Почему же этот мнимый художник так просто выдал себя, попавшись на легкой шутке? И Блит мог объяснить себе это не чем иным, как только тем, что, подобно другим нацистским главарям, Штрейхер, надев на себя личину, художника, поселившись в этом тихом углу, все же не мог избавиться от постоянно мучавшего его страха. Не совесть, отягощенная страшными преступлениями, а именно животный страх преследовал Штрейхера. Каждый час, каждую минуту он боялся быть узнанным.

- Вы арестованы, - снова повторил Блит, - собирайтесь поскорее.

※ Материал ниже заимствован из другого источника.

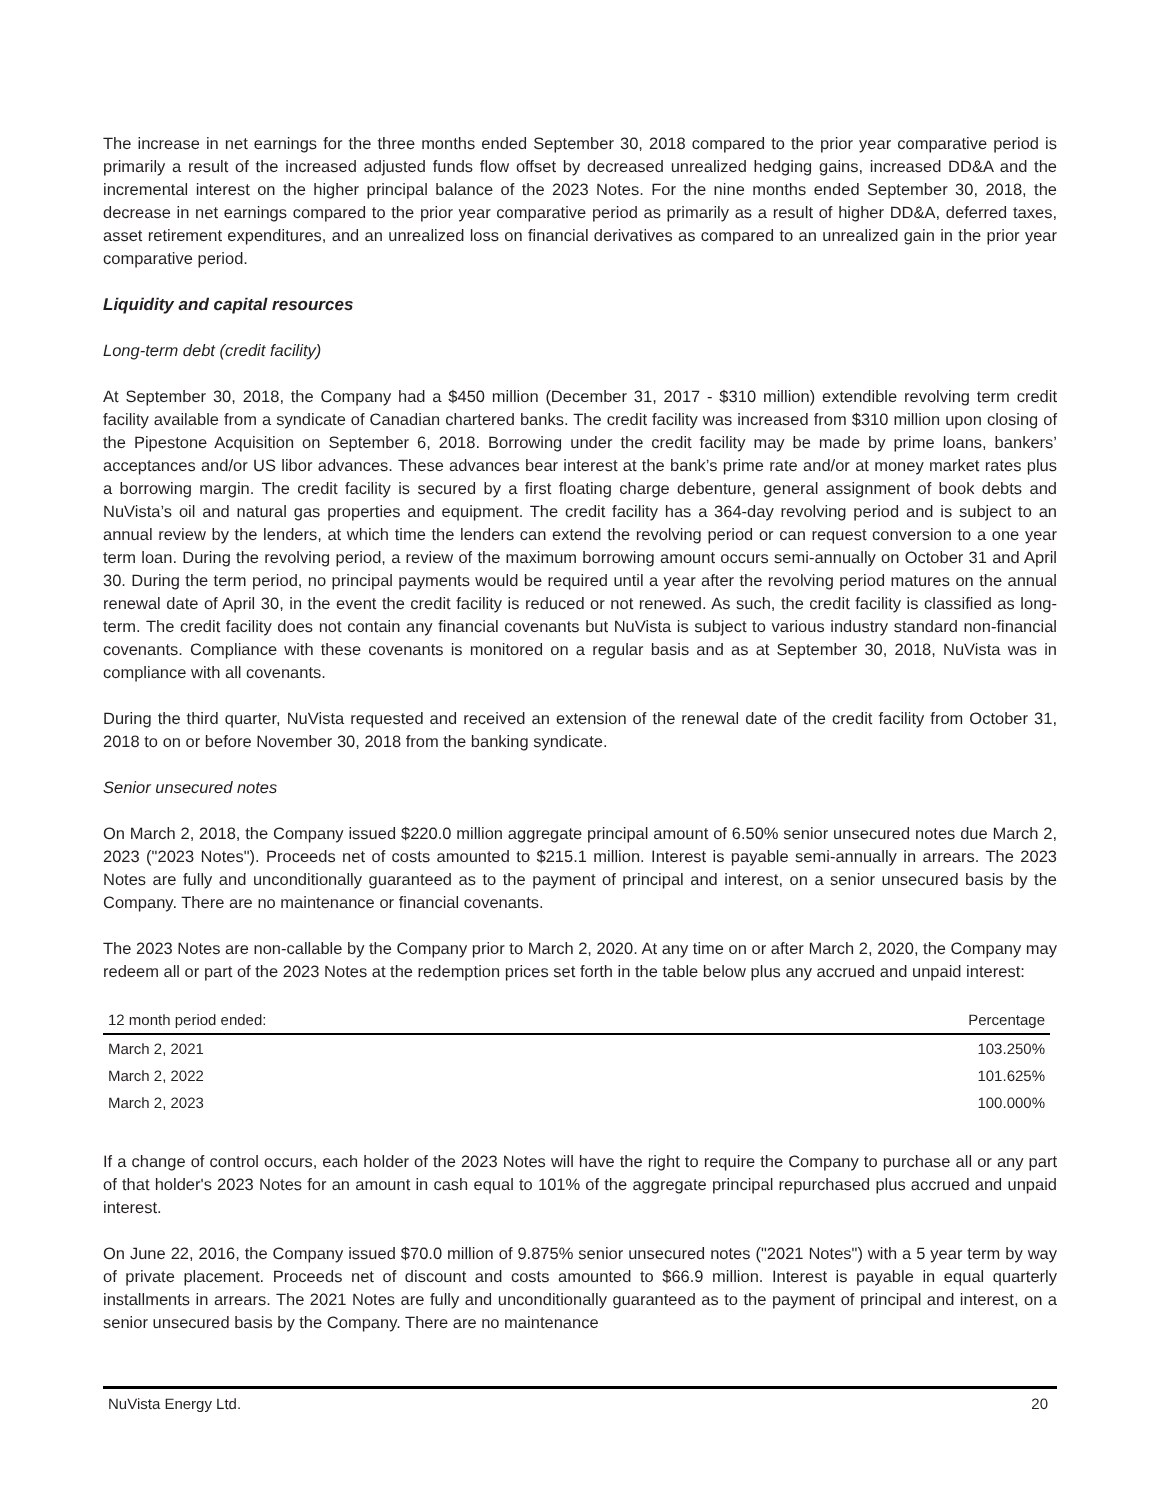The increase in net earnings for the three months ended September 30, 2018 compared to the prior year comparative period is primarily a result of the increased adjusted funds flow offset by decreased unrealized hedging gains, increased DD&A and the incremental interest on the higher principal balance of the 2023 Notes. For the nine months ended September 30, 2018, the decrease in net earnings compared to the prior year comparative period as primarily as a result of higher DD&A, deferred taxes, asset retirement expenditures, and an unrealized loss on financial derivatives as compared to an unrealized gain in the prior year comparative period.
Liquidity and capital resources
Long-term debt (credit facility)
At September 30, 2018, the Company had a $450 million (December 31, 2017 - $310 million) extendible revolving term credit facility available from a syndicate of Canadian chartered banks. The credit facility was increased from $310 million upon closing of the Pipestone Acquisition on September 6, 2018. Borrowing under the credit facility may be made by prime loans, bankers’ acceptances and/or US libor advances. These advances bear interest at the bank’s prime rate and/or at money market rates plus a borrowing margin. The credit facility is secured by a first floating charge debenture, general assignment of book debts and NuVista’s oil and natural gas properties and equipment. The credit facility has a 364-day revolving period and is subject to an annual review by the lenders, at which time the lenders can extend the revolving period or can request conversion to a one year term loan. During the revolving period, a review of the maximum borrowing amount occurs semi-annually on October 31 and April 30. During the term period, no principal payments would be required until a year after the revolving period matures on the annual renewal date of April 30, in the event the credit facility is reduced or not renewed. As such, the credit facility is classified as long-term. The credit facility does not contain any financial covenants but NuVista is subject to various industry standard non-financial covenants. Compliance with these covenants is monitored on a regular basis and as at September 30, 2018, NuVista was in compliance with all covenants.
During the third quarter, NuVista requested and received an extension of the renewal date of the credit facility from October 31, 2018 to on or before November 30, 2018 from the banking syndicate.
Senior unsecured notes
On March 2, 2018, the Company issued $220.0 million aggregate principal amount of 6.50% senior unsecured notes due March 2, 2023 ("2023 Notes"). Proceeds net of costs amounted to $215.1 million. Interest is payable semi-annually in arrears. The 2023 Notes are fully and unconditionally guaranteed as to the payment of principal and interest, on a senior unsecured basis by the Company. There are no maintenance or financial covenants.
The 2023 Notes are non-callable by the Company prior to March 2, 2020. At any time on or after March 2, 2020, the Company may redeem all or part of the 2023 Notes at the redemption prices set forth in the table below plus any accrued and unpaid interest:
| 12 month period ended: | Percentage |
| --- | --- |
| March 2, 2021 | 103.250% |
| March 2, 2022 | 101.625% |
| March 2, 2023 | 100.000% |
If a change of control occurs, each holder of the 2023 Notes will have the right to require the Company to purchase all or any part of that holder's 2023 Notes for an amount in cash equal to 101% of the aggregate principal repurchased plus accrued and unpaid interest.
On June 22, 2016, the Company issued $70.0 million of 9.875% senior unsecured notes ("2021 Notes") with a 5 year term by way of private placement. Proceeds net of discount and costs amounted to $66.9 million. Interest is payable in equal quarterly installments in arrears. The 2021 Notes are fully and unconditionally guaranteed as to the payment of principal and interest, on a senior unsecured basis by the Company. There are no maintenance
NuVista Energy Ltd. 20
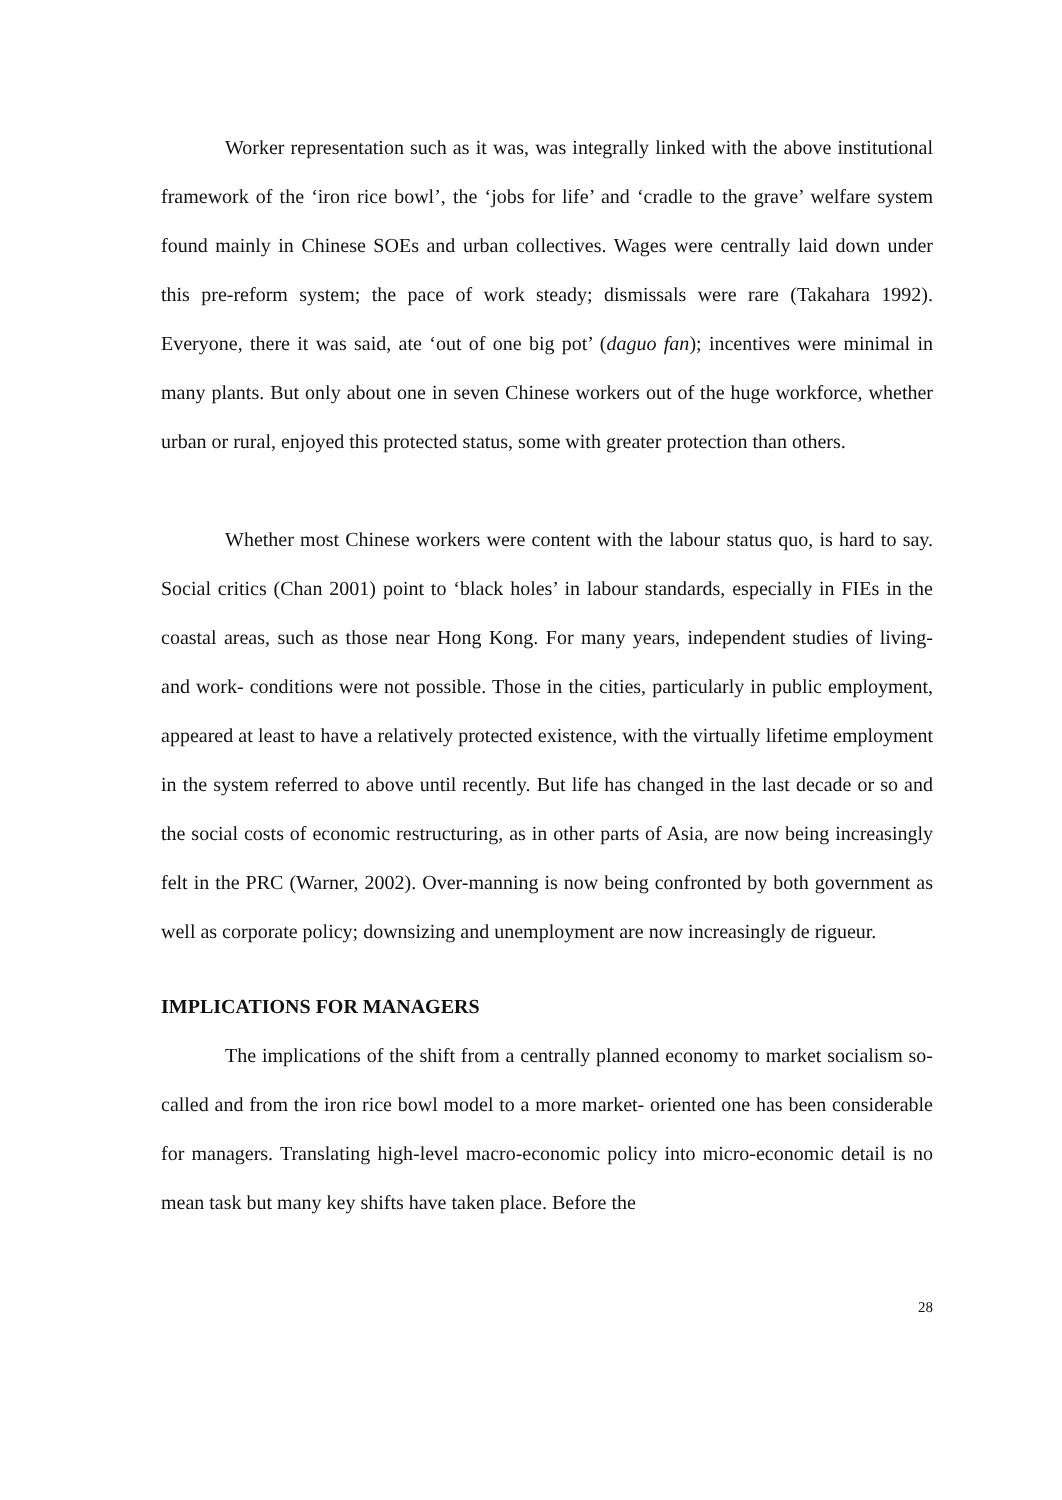Worker representation such as it was, was integrally linked with the above institutional framework of the ‘iron rice bowl’, the ‘jobs for life’ and ‘cradle to the grave’ welfare system found mainly in Chinese SOEs and urban collectives. Wages were centrally laid down under this pre-reform system; the pace of work steady; dismissals were rare (Takahara 1992). Everyone, there it was said, ate ‘out of one big pot’ (daguo fan); incentives were minimal in many plants. But only about one in seven Chinese workers out of the huge workforce, whether urban or rural, enjoyed this protected status, some with greater protection than others.
Whether most Chinese workers were content with the labour status quo, is hard to say. Social critics (Chan 2001) point to ‘black holes’ in labour standards, especially in FIEs in the coastal areas, such as those near Hong Kong. For many years, independent studies of living- and work- conditions were not possible. Those in the cities, particularly in public employment, appeared at least to have a relatively protected existence, with the virtually lifetime employment in the system referred to above until recently. But life has changed in the last decade or so and the social costs of economic restructuring, as in other parts of Asia, are now being increasingly felt in the PRC (Warner, 2002). Over-manning is now being confronted by both government as well as corporate policy; downsizing and unemployment are now increasingly de rigueur.
IMPLICATIONS FOR MANAGERS
The implications of the shift from a centrally planned economy to market socialism so-called and from the iron rice bowl model to a more market- oriented one has been considerable for managers. Translating high-level macro-economic policy into micro-economic detail is no mean task but many key shifts have taken place. Before the
28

- Я хочу надеть другие башмаки, - сказал Штрейхер, поднимая голову. И в это мгновение Блит не узнал спокойного, усталого лица старого "художника". Глаза Штрейхера горели ненавистью. Из соседней комнаты вышла молодая красивая женщина, опустилась на колени перед Штрейхером, сняла с его ног старые башмаки и надела новые. Затем она, не говоря ни слова, ушла. Американские летчики так и не узнали, кто была эта женщина.

Прошло минут десять, и Штрейхер под конвоем покинул уютный домик в горах. К машине, тяжело волоча ноги, подошел человек, который еще несколько лет назад писал в своей газете:

"...Еврейская проблема еще не разрешена. Она не будет разрешена и тогда, когда последний еврей покинет Германию. Только когда все евреи мира будут уничтожены, эта проблема будет разрешена".

Военного преступника, давно уже разыскиваемого Международным трибуналом, посадили на заднее сиденье джипа между капитаном Гутом Робертсоном и солдатом Говардом Ханлеем. Машина отъехала от домика и запылила вновь по живописной дороге, то взбиравшейся на крутые склоны, то стремительно спускавшейся вниз к лощинам, опоясывая лесистые горы широкими кольцами поворотов.

Смерть Гиммлера

В то время, когда американские лётчики везли в тюрьму Юлиуса Штрейхера, а другой кровавый пес фашизма - палач Польши Ганс Франк лежал в лагерной больнице Берхтесгадена после неудачного самоубийства, в те дни, когда нацистский "философ" и рейхсминистр оккупированных восточных областей Розенберг был также уже обнаружен в немецком госпитале Фленсбурга, Генрих Гиммлер - самый чудовищный палач "третьего рейха" - все еще находился на свободе. Тот, кто сжег в газовых камерах не меньше десяти миллионов людей, свободно разгуливал по окрестностям Фленсбурга, коротал вечера в обществе двух своих адъютантов, Гротмана и Махера, и ночевал в квартире одной из своих любовниц.

Еще двадцатого мая один из эсэсовцев узнал Гиммлера на улице города, где находилось тогда так называемое "правительство Деница". Но, видимо, по каким-то причинам пребывание во Фленсбурге показалось Гиммлеру небезопасным, и вот на следующий день, двадцать первого мая, он очутился на английском контрольном пункте в Майнштете, вблизи Бремендорфа.